Les chercheurs de l’Université de Princeton ont découvert des chaînes montagneuses à 660 km de profondeur dans le manteau terrestre.
Ils ont pu déterminer le relief approximatif en étudiant les ondes d’un séisme très intense survenu en Bolivie en 1994.
Ces montagnes pourraient donner des indices sur la composition des anciennes plaques océaniques et terrestres.
À 660 km sous la surface, se trouvent des plaques solides formant de véritables chaînes de montagnes semblables à celles que l’on trouve sur Terre. Mais comment ont-elles résisté dans une zone où la convection thermique est censée tout transformer en masse visqueuse à peu près homogène ?
L’intérieur de la Terre n’est peut-être pas peuplé de dinosaures et de forêts de champignons géants comme le décrit Jules Verne dans Voyage au centre de la Terre, mais il abrite de véritables chaînes de montagnes aussi hautes que les Alpes ou que la Cordillère des Andes.

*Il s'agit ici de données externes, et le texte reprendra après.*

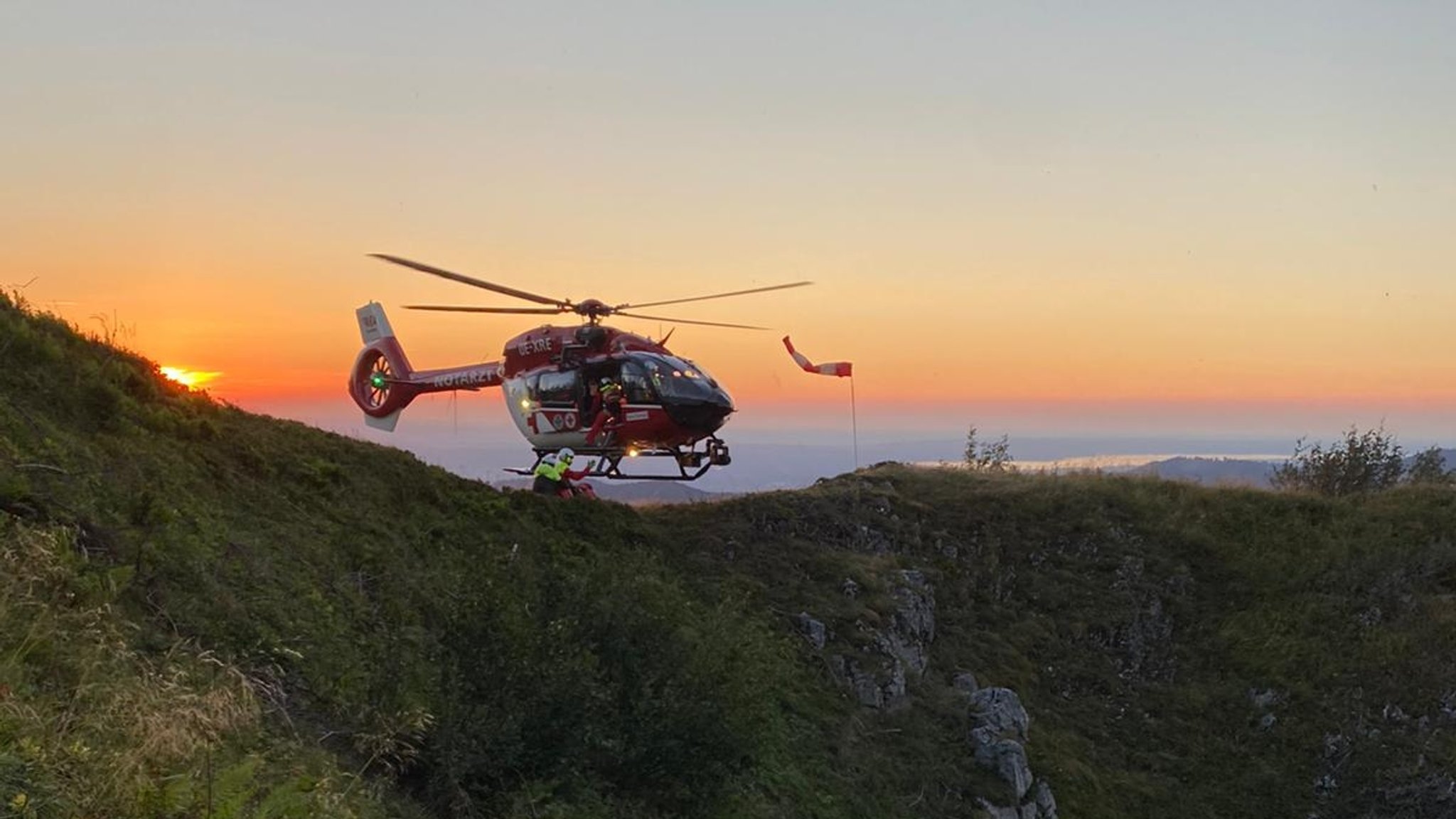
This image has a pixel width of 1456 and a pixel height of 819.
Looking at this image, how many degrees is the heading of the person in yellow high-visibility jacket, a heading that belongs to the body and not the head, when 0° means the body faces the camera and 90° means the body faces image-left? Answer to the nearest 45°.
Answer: approximately 270°

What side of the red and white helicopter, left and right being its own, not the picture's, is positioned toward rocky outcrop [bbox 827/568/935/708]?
front

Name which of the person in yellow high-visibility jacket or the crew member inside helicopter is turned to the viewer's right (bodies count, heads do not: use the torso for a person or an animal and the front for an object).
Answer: the person in yellow high-visibility jacket

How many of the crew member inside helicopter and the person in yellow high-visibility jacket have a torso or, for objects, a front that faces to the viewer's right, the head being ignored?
1

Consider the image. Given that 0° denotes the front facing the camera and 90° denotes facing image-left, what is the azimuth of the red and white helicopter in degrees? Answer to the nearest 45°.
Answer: approximately 315°

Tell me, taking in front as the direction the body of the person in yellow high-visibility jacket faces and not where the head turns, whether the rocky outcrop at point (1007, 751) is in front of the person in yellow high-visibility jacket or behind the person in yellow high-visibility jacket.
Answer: in front

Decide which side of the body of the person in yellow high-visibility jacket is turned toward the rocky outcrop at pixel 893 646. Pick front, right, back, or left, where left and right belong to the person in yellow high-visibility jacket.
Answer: front

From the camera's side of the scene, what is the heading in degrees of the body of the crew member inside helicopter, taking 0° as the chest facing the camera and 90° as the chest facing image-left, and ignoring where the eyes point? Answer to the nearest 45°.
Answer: approximately 45°
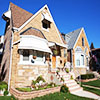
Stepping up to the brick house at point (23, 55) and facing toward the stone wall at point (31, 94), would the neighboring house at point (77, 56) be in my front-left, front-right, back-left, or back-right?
back-left

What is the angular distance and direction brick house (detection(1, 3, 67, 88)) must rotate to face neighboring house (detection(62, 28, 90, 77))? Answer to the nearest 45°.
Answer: approximately 90° to its left

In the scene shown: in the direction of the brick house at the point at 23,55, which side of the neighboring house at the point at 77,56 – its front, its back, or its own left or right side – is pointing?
right

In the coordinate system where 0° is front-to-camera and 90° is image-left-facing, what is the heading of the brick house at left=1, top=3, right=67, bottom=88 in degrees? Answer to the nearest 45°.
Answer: approximately 315°

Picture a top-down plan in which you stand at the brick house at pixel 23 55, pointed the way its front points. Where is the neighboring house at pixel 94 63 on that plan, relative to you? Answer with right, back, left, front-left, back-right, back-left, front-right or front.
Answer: left

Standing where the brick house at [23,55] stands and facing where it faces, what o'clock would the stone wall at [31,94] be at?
The stone wall is roughly at 1 o'clock from the brick house.

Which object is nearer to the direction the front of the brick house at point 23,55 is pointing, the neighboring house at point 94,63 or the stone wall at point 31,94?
the stone wall

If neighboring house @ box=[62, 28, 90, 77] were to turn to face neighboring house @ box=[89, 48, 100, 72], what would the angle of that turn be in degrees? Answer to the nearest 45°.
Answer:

C’est la découverte étonnante d’une étude publiée le 15 février dans le magazine Science.
En collaboration avec Sidao Ni, de l’Institut de géodésie et de géophysique de Chine, les géophysiciens de l’université de Princeton, Jessica Irving et Wenbo Wu ont utilisé les données d’un énorme séisme survenu en 1994 en Bolivie pour déterminer la topographie de la base de la zone de transition, une couche qui s’étend sur entre 410 km et 660 km de profondeur et sépare le manteau supérieur du manteau inférieur.
Des séismes profonds qui font trembler tout l’intérieur de la planète
« Lors des grands séismes, l’énergie n’est pas dissipée dans la croûte terrestre mais affecte tout le manteau. Les tremblements de terre de magnitude 7 ou plus peuvent ainsi voyager à travers le noyau jusqu’à l’autre côté de la planète », explique Jessica Irving.
Le séisme de 1994 était à cet égard particulièrement instructif, puisqu’il a atteint une magnitude de 8,2 sur l’échelle de Richter et son épicentre était très profond, situé à 650 km sous la surface.
« Les tremblements de terre d’une telle ampleur sont extrêmement rares et cela ne fait qu’une vingtaine d’années que nous disposons de sismomètres suffisamment précis », relate Jessica Irving. Les chercheurs ont aussi fait appel à un supercalculateur pour modéliser le manteau.
Tout comme les ultrasons d’une échographie révèlent les différences de densité des tissus d’un organisme, les scientifiques utilisent les ondes générées par les tremblements de terre pour déterminer la rigidité des couches profondes du manteau terrestre. L’analyse de la diffusion des ondes entre les couches a révélé ici une étonnante topographie souterraine.
À la frontière de la zone de transition, vers 660 km de profondeur, le manteau forme une alternance de zones visqueuses et de plaques rigides, ces dernières constituant de véritables chaînes de montagnes allant jusqu’à 3,2 km de hauteur. « Notre modèle statistique ne permet pas de déterminer l’altitude avec précision, mais il est possible que ces montagnes soient plus grandes que tout ce qui se trouve à la surface de la Terre », souligne Jessica Irving. Curieusement, ces reliefs ne se retrouvent à aucun autre endroit du manteau.
Comment ont pu se former et persister ces montagnes solides à une telle profondeur, où les températures atteignent 1.600 °C ?
S’agit-il d’anciens morceaux de dalles océaniques qui se sont enfoncées dans le manteau par des zones de subduction ou bien se sont-elles constituées in situ ? Les deux hypothèses sont peut-être compatibles, avancent les chercheurs.
Des roches appartenant à la croûte terrestre ont parfaitement pu résister à la fusion, là où le mélange thermique entre le manteau supérieur et le manteau inférieur ne se fait pas aussi bien.
Mais ces montagnes solides pourraient aussi être apparues à cet endroit même, en raison d’anomalies chimiques dans le manteau, causées par des morceaux de roches terrestres qui auraient fondu en descendant dans le manteau.
Quoiqu’il en soit, ces recherches donnent une nouvelle vision de la nature du manteau terrestre et de sa formation, notamment sur la composition des plaques tectoniques telles qu’elles étaient il y a plusieurs milliards d’années.
Sachant que le trou le plus profond jamais creusé ne dépasse pas les 12 km de profondeur, ces montagnes risquent toutefois de garder leurs mystères encore bien longtemps.